金正恩(キム・ジョンウン)国務委員長が12日午後、妹の金与正(キム・ヨジョン)労働党宣伝扇動部第1副部長を通じて、李姫鎬(イ・ヒホ)金大中平和センター理事長の遺族宛に弔意文と弔花を送った事実が、「労働新聞」13日付1面に大きく報道された。
北朝鮮労働党中央委員会の機関紙「労働新聞」は同日付1面に、「敬愛する最高領導者、金正恩同志が金大中元大統領の夫人、李姫鎬女史の遺族らに弔意文と弔花を送った」というストレート記事と共に、「李姫鎬女史の遺族らへ」という題名で弔意文全文を掲載した。金与正副部長が板門店(パンムンジョム)の統一閣で、チョン・ウィヨン大統領府国家安保室長とパク・チウォン金大中平和センター副理事長に会って、弔意文と弔花を渡す写真3枚も共に掲載された。

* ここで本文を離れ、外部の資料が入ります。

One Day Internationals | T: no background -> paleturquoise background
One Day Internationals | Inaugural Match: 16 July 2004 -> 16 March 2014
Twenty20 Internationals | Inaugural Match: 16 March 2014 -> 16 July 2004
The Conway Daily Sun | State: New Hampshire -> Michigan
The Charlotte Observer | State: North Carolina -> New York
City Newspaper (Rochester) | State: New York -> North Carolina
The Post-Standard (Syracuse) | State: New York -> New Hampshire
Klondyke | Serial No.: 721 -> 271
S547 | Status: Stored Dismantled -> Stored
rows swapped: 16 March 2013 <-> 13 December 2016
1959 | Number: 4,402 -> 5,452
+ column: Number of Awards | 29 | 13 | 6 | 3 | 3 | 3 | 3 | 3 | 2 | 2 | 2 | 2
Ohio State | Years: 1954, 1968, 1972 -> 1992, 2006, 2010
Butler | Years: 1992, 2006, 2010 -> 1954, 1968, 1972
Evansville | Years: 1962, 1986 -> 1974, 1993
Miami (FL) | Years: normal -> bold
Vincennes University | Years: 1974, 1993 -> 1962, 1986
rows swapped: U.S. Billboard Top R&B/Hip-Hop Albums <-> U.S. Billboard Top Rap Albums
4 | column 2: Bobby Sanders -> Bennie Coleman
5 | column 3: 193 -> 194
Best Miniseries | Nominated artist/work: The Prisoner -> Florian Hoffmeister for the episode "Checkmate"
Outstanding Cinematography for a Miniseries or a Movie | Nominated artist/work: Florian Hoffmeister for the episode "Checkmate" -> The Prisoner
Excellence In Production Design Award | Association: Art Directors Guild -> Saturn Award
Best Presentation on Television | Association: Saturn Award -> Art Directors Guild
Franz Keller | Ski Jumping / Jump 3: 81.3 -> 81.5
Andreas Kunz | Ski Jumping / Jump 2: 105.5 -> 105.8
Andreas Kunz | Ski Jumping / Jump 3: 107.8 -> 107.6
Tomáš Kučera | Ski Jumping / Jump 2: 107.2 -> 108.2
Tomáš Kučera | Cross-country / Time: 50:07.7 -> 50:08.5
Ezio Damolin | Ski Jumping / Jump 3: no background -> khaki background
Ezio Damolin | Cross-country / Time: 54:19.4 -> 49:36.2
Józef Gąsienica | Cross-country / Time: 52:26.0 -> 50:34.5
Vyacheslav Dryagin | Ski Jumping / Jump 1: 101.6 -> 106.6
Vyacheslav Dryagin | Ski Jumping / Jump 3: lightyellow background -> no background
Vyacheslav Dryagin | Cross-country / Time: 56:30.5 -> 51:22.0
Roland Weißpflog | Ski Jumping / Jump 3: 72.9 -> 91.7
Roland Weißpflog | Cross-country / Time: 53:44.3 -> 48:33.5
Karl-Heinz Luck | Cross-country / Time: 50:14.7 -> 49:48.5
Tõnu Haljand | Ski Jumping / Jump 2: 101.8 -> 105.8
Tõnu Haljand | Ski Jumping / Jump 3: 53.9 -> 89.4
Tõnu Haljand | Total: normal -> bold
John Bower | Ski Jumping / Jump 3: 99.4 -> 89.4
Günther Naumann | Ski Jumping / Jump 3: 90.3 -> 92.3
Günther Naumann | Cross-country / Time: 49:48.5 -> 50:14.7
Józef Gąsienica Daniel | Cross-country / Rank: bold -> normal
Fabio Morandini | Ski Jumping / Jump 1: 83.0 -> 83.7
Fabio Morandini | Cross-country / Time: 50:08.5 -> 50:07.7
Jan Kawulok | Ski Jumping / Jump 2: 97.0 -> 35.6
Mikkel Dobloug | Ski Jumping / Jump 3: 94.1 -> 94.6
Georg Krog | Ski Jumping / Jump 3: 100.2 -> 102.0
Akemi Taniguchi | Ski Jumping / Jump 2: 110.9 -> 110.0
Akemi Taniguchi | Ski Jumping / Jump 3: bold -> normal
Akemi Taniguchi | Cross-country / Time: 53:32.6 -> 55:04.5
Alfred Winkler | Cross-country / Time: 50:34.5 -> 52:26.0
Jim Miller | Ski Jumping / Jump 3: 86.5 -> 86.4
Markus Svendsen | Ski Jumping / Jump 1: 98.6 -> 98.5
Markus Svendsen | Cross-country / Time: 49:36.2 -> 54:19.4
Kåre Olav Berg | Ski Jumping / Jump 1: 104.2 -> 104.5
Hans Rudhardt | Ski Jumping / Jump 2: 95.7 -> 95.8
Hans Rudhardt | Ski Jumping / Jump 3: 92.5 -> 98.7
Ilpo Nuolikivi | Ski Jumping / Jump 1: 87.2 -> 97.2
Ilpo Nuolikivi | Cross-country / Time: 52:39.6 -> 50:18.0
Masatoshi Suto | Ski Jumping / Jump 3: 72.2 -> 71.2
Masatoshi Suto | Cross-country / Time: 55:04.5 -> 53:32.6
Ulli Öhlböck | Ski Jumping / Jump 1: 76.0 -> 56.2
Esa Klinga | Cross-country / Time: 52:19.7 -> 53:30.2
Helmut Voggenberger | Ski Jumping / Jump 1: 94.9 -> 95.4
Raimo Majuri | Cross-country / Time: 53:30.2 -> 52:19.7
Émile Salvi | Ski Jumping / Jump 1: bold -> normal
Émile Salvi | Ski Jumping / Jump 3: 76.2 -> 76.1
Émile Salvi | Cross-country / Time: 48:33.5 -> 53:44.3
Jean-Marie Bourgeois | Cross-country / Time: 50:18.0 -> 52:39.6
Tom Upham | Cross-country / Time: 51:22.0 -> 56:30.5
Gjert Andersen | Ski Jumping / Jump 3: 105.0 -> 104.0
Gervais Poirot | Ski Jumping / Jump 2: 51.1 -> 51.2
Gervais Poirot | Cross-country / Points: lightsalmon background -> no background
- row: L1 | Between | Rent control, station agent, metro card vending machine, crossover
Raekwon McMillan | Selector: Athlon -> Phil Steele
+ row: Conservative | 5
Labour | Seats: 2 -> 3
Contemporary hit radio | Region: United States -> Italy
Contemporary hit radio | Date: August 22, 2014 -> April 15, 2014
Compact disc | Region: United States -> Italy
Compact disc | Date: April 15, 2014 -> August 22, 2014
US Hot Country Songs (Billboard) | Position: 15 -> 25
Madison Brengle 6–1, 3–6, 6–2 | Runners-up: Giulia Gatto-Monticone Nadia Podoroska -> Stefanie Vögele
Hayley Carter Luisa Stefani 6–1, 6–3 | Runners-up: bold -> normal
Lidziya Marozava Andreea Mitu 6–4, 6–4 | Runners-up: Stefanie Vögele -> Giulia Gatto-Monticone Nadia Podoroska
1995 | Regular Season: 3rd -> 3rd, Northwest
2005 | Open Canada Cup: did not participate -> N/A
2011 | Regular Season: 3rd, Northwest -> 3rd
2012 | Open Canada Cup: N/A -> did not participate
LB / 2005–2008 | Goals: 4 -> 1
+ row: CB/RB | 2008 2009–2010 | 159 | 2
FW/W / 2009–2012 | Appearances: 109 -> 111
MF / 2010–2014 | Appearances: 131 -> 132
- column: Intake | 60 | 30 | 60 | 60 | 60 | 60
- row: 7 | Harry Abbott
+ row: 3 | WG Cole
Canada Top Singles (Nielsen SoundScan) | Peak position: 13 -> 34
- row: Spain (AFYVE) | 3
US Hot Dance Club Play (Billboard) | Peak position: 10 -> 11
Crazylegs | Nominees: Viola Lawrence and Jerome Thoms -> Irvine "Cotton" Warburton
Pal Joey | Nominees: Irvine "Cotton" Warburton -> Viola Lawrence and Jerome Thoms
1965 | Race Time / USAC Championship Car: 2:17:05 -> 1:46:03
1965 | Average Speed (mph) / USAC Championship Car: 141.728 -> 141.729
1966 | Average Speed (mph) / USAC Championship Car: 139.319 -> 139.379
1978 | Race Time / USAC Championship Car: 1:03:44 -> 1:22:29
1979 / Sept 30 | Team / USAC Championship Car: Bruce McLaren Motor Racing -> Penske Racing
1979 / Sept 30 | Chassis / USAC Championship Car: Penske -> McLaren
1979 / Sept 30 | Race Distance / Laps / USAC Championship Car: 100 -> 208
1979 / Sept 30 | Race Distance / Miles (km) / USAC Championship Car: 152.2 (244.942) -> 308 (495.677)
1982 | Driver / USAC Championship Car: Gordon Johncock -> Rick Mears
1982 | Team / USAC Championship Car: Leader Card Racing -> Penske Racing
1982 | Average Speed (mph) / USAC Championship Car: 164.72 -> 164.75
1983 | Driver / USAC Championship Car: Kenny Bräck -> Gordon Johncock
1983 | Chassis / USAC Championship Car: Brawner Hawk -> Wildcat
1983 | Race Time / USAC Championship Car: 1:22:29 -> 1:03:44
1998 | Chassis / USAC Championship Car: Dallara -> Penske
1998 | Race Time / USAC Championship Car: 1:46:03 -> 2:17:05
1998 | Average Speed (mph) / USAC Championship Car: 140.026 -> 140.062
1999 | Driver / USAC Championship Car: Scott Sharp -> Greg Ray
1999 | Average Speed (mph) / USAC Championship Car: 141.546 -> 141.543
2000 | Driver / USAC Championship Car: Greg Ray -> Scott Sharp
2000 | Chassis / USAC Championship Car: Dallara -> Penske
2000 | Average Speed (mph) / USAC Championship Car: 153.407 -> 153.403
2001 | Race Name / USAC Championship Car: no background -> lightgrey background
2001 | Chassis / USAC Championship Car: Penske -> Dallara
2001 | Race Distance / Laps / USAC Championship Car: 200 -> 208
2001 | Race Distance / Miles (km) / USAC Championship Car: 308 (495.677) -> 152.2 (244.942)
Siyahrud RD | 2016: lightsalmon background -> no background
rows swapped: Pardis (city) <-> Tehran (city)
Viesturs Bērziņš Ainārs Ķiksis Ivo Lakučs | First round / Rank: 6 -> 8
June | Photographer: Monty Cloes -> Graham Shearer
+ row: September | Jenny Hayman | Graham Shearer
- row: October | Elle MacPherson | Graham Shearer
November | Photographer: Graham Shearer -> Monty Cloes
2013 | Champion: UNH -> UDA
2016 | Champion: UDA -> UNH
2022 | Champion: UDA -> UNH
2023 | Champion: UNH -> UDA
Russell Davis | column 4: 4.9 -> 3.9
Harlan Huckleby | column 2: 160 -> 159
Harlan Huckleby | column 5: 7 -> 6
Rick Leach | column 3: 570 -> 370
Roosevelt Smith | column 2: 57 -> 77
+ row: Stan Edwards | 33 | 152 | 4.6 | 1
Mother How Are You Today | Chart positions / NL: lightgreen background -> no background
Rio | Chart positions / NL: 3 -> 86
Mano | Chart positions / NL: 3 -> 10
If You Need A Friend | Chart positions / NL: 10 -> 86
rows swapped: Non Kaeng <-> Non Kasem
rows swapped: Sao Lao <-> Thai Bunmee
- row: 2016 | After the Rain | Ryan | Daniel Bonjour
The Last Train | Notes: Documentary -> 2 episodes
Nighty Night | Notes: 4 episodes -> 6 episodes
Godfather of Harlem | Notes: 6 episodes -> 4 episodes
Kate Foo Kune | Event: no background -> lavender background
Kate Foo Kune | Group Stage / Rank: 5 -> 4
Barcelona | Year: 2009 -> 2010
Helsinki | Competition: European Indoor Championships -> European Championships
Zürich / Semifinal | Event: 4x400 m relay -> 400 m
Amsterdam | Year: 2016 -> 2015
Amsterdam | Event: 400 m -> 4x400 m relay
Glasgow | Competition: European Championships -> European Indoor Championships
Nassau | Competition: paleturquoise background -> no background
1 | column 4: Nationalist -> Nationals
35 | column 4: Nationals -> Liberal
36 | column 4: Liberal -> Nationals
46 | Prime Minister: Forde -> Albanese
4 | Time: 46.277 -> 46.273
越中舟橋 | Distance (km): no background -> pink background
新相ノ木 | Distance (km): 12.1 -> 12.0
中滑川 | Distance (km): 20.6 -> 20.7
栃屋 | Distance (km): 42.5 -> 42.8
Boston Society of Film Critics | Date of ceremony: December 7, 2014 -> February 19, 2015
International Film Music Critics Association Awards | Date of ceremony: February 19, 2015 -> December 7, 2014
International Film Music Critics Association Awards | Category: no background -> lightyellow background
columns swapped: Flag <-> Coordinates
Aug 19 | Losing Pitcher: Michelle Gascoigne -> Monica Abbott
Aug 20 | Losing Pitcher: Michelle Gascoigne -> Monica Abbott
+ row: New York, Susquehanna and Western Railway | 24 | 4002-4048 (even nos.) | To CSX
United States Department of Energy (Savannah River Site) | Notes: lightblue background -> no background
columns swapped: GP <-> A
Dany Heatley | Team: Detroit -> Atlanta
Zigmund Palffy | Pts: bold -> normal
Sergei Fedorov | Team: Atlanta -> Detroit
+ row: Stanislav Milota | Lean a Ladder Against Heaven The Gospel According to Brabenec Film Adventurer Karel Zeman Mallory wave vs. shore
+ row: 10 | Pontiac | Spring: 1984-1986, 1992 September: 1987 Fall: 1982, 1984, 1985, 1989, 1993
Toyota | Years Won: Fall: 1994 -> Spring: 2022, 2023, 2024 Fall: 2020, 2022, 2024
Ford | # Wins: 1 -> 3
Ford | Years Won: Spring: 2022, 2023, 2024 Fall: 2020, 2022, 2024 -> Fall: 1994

「労働新聞」のこうした報道には、二つの意味がある。第一に、金正恩委員長が弔意文と弔花を送った事実を、北朝鮮人民に直ちに公開したことだ。第二に、北朝鮮で最も権威のあるメディアの「労働新聞」1面に報道することで、弔意文と弔花を渡した事実の政治的意味を高めたことだ。“南北協力”の持続に向けた金正恩委員長の意志を裏付けるものと言える。
さらに、「労働新聞」は同日付の6面に「北南宣言の履行は時代の要求」という題名の「情勢論解説」で、「北南関係の改善は民族の連携を通じてのみ実現できる」とし、「事大的根性と外勢依存政策に終止符を打つべきだ」と主張した。ただし、こうした要求の対象を「南朝鮮当局」には特定しなかった。
特に注目すべきなのは、公式性の低いその他の宣伝メディアとは異なり、「労働新聞」の同記事で、「人道主義支援=副次的な問題」という論法の批判と非難が全く言及されなかったことだ。多数の北朝鮮の宣伝メディアは最近、持続的に「人道主義云々する副次的な見せかけで恩を売るつもりなら、それは誤算」(9日「わが民族同士」)などの主張を通じて、国際機関を通じた北朝鮮への人道支援を決定した韓国政府を非難し、「根本的問題の解決」を圧迫してきた。「労働新聞」のこうした態度は、北朝鮮指揮部が南側の「人道支援」の動きを、些細な問題として認識していないことを覗わせる。韓国政府が推進中の大規模な対北朝鮮食糧支援案が、南北関係の改善に向けた飛び石になり得るという期待を生む内容だ。